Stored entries

#####

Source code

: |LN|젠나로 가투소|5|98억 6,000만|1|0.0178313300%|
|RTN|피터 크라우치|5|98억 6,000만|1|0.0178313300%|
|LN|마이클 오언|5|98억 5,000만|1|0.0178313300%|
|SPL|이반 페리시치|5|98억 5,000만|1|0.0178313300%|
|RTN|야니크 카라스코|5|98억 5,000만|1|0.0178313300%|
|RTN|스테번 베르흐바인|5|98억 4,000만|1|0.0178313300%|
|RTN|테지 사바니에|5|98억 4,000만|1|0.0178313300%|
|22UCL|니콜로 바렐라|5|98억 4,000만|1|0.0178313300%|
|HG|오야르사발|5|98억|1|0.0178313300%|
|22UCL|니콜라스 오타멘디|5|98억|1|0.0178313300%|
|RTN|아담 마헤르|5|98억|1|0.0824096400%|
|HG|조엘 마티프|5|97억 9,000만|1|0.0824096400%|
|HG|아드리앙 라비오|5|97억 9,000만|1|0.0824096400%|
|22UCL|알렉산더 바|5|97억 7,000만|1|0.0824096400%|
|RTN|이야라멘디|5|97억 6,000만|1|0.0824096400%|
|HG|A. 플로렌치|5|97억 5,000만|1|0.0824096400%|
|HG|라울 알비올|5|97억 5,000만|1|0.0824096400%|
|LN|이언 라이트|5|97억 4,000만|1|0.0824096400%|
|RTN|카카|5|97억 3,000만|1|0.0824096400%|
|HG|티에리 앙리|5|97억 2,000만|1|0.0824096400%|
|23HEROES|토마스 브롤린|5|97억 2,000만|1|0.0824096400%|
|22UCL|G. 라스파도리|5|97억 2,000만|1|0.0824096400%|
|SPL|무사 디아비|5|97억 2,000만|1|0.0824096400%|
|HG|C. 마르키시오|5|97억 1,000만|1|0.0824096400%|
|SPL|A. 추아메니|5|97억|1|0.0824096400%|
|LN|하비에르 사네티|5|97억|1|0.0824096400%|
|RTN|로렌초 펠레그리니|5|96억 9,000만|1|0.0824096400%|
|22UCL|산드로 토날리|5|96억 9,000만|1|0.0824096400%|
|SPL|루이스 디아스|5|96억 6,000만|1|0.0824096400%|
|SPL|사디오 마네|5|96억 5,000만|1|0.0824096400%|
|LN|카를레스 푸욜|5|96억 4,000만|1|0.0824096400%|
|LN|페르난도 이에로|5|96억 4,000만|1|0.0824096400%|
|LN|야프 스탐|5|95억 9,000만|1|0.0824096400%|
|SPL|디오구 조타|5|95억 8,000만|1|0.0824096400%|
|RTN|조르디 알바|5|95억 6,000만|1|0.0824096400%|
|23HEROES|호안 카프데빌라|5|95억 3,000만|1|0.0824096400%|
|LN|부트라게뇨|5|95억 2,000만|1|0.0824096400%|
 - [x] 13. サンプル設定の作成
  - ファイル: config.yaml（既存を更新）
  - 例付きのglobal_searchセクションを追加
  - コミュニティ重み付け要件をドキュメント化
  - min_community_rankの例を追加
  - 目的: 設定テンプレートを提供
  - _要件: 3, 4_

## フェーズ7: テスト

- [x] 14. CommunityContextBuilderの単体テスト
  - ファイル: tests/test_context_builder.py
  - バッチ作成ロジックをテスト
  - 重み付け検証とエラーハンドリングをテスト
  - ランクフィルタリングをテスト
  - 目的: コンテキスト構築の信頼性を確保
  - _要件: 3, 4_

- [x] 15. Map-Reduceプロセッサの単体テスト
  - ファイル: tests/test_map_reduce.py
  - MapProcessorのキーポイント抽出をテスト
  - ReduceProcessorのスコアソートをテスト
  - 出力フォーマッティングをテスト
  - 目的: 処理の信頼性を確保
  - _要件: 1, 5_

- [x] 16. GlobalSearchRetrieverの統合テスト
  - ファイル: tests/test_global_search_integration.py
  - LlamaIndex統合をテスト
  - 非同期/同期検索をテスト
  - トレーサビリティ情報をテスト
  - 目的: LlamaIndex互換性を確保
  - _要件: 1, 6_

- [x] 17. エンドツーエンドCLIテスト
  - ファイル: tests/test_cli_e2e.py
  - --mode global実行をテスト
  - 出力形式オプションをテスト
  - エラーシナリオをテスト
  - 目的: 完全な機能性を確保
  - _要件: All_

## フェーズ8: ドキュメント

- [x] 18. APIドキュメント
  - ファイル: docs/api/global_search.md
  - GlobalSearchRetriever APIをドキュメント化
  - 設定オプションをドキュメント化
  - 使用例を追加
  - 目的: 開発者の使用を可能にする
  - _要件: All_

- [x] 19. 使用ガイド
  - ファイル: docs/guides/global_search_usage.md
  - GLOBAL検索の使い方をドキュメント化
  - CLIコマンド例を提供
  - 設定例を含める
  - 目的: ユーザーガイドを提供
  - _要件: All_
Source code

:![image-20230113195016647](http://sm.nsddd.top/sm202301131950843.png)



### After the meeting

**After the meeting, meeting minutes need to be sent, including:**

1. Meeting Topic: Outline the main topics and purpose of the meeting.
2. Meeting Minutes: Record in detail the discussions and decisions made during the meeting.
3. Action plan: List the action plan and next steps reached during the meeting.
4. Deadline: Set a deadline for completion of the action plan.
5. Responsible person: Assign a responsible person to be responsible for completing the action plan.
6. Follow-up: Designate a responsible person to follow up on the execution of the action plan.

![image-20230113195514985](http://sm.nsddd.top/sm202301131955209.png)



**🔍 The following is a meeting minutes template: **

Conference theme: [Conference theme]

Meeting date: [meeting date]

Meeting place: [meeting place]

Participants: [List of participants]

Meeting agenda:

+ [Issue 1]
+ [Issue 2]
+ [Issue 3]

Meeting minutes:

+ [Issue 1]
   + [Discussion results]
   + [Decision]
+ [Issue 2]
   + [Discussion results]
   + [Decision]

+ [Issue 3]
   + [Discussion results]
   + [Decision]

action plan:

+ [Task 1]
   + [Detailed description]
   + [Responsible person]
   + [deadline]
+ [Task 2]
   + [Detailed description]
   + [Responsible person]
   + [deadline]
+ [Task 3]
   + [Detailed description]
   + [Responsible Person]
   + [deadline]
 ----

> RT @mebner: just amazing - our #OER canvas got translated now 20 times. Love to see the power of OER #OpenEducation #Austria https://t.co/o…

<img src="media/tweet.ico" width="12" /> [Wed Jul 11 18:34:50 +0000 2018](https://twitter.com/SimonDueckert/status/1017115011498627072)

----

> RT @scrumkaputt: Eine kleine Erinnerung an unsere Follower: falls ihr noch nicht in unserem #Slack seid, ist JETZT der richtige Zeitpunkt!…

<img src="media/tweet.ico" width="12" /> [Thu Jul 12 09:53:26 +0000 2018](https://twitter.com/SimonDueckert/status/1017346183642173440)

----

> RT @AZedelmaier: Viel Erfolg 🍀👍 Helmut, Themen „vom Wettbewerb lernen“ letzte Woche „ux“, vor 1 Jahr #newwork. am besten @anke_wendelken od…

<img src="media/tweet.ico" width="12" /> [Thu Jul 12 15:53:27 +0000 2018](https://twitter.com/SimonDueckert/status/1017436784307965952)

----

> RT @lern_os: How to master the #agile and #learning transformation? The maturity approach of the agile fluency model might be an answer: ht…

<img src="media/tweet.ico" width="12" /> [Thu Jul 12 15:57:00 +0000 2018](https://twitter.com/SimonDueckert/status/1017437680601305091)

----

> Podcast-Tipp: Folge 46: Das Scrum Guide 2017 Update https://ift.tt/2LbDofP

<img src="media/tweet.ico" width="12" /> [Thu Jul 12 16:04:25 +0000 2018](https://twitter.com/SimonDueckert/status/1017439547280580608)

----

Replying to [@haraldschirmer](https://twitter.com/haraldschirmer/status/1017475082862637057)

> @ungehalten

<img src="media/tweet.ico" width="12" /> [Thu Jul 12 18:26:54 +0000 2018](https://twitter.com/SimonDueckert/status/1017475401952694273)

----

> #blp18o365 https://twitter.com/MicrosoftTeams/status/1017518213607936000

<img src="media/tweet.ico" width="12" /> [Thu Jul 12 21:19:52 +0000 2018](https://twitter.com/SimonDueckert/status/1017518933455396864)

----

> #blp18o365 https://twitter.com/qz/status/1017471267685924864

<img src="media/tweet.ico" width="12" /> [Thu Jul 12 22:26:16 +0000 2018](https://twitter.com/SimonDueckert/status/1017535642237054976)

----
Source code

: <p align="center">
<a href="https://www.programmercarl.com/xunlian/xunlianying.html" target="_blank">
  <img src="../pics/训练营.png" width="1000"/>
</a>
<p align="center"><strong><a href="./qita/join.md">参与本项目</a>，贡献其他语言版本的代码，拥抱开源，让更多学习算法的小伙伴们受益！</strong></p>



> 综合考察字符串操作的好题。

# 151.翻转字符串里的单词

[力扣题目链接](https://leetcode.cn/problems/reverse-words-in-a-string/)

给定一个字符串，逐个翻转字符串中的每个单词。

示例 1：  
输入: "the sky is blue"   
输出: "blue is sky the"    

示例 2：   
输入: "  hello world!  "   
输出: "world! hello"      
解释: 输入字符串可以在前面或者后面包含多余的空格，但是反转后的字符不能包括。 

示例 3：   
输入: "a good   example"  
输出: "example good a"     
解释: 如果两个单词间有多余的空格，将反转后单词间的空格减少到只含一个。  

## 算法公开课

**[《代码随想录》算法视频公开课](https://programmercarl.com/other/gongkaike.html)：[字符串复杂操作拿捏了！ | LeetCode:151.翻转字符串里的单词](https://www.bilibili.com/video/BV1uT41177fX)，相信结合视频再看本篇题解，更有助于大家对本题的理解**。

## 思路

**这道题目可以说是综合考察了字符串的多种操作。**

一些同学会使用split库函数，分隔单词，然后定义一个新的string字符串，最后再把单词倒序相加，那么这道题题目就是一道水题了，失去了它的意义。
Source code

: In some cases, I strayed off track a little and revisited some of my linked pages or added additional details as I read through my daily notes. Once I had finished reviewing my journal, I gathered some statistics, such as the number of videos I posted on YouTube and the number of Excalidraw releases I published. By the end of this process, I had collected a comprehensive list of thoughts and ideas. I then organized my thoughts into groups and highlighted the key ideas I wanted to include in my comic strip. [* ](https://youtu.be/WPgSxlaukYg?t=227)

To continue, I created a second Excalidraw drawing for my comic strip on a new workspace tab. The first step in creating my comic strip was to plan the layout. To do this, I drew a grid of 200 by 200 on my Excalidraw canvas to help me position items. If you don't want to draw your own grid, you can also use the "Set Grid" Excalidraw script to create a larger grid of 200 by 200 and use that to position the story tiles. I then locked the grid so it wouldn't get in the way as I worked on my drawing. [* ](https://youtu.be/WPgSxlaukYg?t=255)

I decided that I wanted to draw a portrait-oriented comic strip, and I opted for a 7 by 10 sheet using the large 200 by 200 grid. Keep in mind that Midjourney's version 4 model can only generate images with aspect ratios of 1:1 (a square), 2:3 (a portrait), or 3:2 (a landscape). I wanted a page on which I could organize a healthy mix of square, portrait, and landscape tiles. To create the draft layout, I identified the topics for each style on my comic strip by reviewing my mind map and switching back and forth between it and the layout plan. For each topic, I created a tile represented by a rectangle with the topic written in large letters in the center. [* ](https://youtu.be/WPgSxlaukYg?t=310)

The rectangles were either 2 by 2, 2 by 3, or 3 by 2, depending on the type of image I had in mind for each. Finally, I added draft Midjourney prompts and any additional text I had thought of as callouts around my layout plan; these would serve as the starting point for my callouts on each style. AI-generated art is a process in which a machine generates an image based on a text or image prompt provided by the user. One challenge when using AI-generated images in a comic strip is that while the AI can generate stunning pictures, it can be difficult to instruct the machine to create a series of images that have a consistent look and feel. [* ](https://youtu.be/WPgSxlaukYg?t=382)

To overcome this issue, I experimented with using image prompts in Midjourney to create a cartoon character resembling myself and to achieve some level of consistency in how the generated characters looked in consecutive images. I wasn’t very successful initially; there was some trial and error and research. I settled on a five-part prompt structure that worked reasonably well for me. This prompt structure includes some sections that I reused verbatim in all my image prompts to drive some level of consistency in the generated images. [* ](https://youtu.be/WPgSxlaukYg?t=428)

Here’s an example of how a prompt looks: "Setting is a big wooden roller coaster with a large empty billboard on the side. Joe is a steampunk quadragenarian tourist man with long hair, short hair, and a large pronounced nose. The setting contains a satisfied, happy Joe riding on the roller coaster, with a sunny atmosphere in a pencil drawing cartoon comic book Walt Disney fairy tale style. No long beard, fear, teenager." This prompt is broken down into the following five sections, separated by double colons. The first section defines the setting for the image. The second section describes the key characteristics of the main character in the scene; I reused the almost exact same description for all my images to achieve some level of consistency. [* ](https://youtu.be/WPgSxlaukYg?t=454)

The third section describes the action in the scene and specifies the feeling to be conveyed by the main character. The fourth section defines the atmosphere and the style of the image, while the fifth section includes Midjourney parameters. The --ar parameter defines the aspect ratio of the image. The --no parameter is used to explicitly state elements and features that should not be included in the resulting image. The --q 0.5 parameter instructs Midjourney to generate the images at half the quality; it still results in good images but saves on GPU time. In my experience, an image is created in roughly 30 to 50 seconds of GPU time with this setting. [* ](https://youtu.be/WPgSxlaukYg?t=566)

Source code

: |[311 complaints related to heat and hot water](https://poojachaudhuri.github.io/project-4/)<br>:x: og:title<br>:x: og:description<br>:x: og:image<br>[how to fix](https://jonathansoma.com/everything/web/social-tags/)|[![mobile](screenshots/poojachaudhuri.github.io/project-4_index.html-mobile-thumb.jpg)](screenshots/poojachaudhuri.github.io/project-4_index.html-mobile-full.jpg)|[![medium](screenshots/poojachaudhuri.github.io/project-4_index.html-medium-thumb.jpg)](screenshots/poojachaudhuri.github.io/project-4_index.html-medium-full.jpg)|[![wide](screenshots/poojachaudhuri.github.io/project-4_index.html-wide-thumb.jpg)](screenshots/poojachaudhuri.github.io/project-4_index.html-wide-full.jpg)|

#####

== THE PROBLEM ==
Please reproduce the lines from the line with "- LlamaIndex統合をテスト" to the line with "## フェーズ8: ドキュメント", both ends included, exactly as they appear above.

== EXERCISE RESPONSE ==
  - LlamaIndex統合をテスト
  - 非同期/同期検索をテスト
  - トレーサビリティ情報をテスト
  - 目的: LlamaIndex互換性を確保
  - _要件: 1, 6_

- [x] 17. エンドツーエンドCLIテスト
  - ファイル: tests/test_cli_e2e.py
  - --mode global実行をテスト
  - 出力形式オプションをテスト
  - エラーシナリオをテスト
  - 目的: 完全な機能性を確保
  - _要件: All_

## フェーズ8: ドキュメント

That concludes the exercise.